Ein Angriff, dem die Neustadter nun ihrerseits etwas entgegensetzen wollten, nach dem Motto: "Obacht, Kollegen, das können wir auch."
Neustadt kontert
So erhielten tatsächlich die Forchheimer Haushalte ein Schreiben der SWN mit einem sehr günstigen Angebot. In einer vor Ort erscheinenden Zeitung wird der Vertriebsleiter der Forchheimer Stadtwerke, Michael Penert, dazu zitiert: "Der Neustadter Echtpreis liegt beim Durchschnittshaushalt um etwa 20 Euro pro Jahr höher als der Forchheimer Standard-Tarif. Der Neustadter Kampfpreis allerdings liegt um rund 100 Euro niedriger als unser Tarif." Ein Betrag, mit dem Haushalte schon zum Nachdenken gebracht werden können.
Allerdings auch ein Preis, der deutlich unter dem günstigsten Tarif liegt, den die SWN im eigenen Neustadter Revier anbieten.Gerhard Korn rechnet als Vorsitzender der Siedlergemeinschaft Wildenheid vor, dass ein Durchschnittshaushalt bis zu 300 Euro im Jahr bei Strom und Gas sparen könnte, wenn er diesen niedrigen Tarif bekäme.
Dass es den in Neustadt aber nicht gibt, begründet Elke Grußka mit den Netzentgelten, die jeder Anbieter entrichten muss, wenn er die vorhandene Infrastruktur nutzen will. Die seien in Neustadt höher als in Forchheim. Sie sind das aber auch für die Forchheimer, die jetzt in Neustadt günstiger anbieten als die SWN. Nach Grußkas Einschätzung zahlen die Forchheimer dabei drauf.

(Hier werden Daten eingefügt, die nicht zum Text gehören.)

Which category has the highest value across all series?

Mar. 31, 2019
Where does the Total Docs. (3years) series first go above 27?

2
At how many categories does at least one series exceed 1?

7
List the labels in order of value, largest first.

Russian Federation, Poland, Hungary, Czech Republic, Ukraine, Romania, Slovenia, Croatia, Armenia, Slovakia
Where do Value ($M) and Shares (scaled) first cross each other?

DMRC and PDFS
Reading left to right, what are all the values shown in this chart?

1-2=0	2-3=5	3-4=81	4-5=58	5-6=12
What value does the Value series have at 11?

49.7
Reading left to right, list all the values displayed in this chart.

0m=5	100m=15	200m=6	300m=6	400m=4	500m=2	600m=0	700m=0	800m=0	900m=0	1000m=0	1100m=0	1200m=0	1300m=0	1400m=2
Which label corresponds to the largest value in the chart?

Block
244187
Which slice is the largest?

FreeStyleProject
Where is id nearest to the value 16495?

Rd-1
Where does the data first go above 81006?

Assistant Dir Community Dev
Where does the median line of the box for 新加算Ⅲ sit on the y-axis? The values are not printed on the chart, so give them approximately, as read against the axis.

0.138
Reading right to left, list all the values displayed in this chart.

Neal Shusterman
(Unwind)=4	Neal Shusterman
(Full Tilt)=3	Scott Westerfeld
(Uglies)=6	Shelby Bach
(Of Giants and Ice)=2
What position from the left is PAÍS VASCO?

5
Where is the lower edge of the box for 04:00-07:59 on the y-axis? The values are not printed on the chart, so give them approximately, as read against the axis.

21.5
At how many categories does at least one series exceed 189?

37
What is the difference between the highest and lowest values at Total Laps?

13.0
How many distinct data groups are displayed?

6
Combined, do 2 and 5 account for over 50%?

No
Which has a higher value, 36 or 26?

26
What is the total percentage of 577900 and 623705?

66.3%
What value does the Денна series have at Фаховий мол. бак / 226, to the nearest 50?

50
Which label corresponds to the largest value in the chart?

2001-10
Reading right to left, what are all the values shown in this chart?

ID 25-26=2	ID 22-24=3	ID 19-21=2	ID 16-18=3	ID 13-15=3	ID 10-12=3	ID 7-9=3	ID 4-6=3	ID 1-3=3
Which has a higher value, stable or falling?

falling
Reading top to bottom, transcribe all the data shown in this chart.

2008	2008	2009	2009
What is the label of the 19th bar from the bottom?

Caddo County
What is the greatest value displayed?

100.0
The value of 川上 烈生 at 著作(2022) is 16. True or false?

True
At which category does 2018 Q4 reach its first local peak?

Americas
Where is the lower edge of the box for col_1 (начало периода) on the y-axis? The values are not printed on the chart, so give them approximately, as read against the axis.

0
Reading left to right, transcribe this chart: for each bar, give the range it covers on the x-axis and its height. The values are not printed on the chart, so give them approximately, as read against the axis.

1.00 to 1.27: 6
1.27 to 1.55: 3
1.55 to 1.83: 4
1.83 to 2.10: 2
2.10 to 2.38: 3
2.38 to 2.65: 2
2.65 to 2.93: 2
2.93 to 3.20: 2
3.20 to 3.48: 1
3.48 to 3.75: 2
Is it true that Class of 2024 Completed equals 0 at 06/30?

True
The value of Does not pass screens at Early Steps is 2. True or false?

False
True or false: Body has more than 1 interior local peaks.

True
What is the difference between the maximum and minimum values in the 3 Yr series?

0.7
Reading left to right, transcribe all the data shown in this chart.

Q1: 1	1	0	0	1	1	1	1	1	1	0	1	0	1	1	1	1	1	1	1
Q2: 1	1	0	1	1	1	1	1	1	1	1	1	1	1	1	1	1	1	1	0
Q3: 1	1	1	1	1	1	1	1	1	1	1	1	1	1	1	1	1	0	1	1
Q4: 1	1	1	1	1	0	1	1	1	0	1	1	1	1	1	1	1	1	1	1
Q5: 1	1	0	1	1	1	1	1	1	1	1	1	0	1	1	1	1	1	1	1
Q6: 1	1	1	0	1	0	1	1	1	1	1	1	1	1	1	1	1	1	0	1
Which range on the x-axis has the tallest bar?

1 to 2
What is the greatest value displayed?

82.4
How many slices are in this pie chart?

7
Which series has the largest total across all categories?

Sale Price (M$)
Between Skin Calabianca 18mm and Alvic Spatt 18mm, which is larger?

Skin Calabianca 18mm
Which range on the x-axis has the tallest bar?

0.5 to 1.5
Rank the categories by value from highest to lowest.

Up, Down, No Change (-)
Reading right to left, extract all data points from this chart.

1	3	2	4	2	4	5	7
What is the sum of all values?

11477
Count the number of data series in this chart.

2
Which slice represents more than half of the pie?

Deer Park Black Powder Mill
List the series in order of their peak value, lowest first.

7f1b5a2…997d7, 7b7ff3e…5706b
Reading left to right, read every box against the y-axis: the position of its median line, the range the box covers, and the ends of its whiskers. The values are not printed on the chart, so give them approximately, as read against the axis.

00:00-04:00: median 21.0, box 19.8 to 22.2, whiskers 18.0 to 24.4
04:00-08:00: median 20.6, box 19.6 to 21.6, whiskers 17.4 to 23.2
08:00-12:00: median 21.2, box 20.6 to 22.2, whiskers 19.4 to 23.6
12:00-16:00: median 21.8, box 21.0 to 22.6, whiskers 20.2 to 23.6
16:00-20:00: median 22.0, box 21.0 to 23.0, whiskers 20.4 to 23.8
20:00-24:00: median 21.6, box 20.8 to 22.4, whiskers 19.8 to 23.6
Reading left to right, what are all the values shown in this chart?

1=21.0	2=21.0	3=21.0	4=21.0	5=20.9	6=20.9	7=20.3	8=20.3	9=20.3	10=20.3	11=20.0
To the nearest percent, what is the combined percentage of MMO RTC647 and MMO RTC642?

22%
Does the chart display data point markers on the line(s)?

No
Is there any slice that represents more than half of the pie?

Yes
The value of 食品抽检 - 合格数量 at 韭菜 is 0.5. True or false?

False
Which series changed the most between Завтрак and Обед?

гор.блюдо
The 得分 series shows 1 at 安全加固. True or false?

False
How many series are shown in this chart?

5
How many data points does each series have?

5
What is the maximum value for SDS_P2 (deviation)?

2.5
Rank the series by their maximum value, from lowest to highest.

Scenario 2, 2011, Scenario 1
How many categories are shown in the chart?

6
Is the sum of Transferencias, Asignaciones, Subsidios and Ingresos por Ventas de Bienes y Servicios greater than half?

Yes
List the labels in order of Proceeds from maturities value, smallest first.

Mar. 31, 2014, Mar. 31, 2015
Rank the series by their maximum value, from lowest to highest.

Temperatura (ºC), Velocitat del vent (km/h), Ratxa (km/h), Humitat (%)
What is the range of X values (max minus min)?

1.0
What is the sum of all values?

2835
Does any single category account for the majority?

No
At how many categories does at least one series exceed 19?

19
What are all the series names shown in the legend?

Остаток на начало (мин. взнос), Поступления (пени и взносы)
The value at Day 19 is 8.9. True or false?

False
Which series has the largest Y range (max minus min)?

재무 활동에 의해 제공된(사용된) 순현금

"Wenn ein Wettbewerber mit eigenen Energienetzen wiederholt versucht, und das mit absoluten Niedrigpreisen, in unserem Vertriebsgebiet gezielt Kunden abzuwerben, ist es für uns legitim, in dessen Vertriebsgebiet ebenfalls Angebote zu unterbreiten, um dessen Kunden zu sensibilisieren", sagt Grußka. Weil die Netzkosten in Forchheim niedriger sind, könnten die SWN es sich leisten, dort sogar den Platzhirsch zu unterbieten. Sie rechnet aber auch für den Wettbewerber vor: "Sieht man sich die Erdgasverkaufspreise der Stadtwerke Forchheim genauer an und zieht jeweils die Netz- und Messentgelte ab, stellt man fest, dass in Neustadt das Forchheimer Erdgas für rund 53 Prozent des Preises, den die normalen Kunden in Forchheim zahlen müssen, verkauft wird." Und: "Würden die Stadtwerke Neustadt diese Preise in Neustadt anbieten, wären ihre Tage als Versorgungsunternehmen gezählt. Und das kann weder im Sinne der Kunden, noch der Stadt Neustadt sein."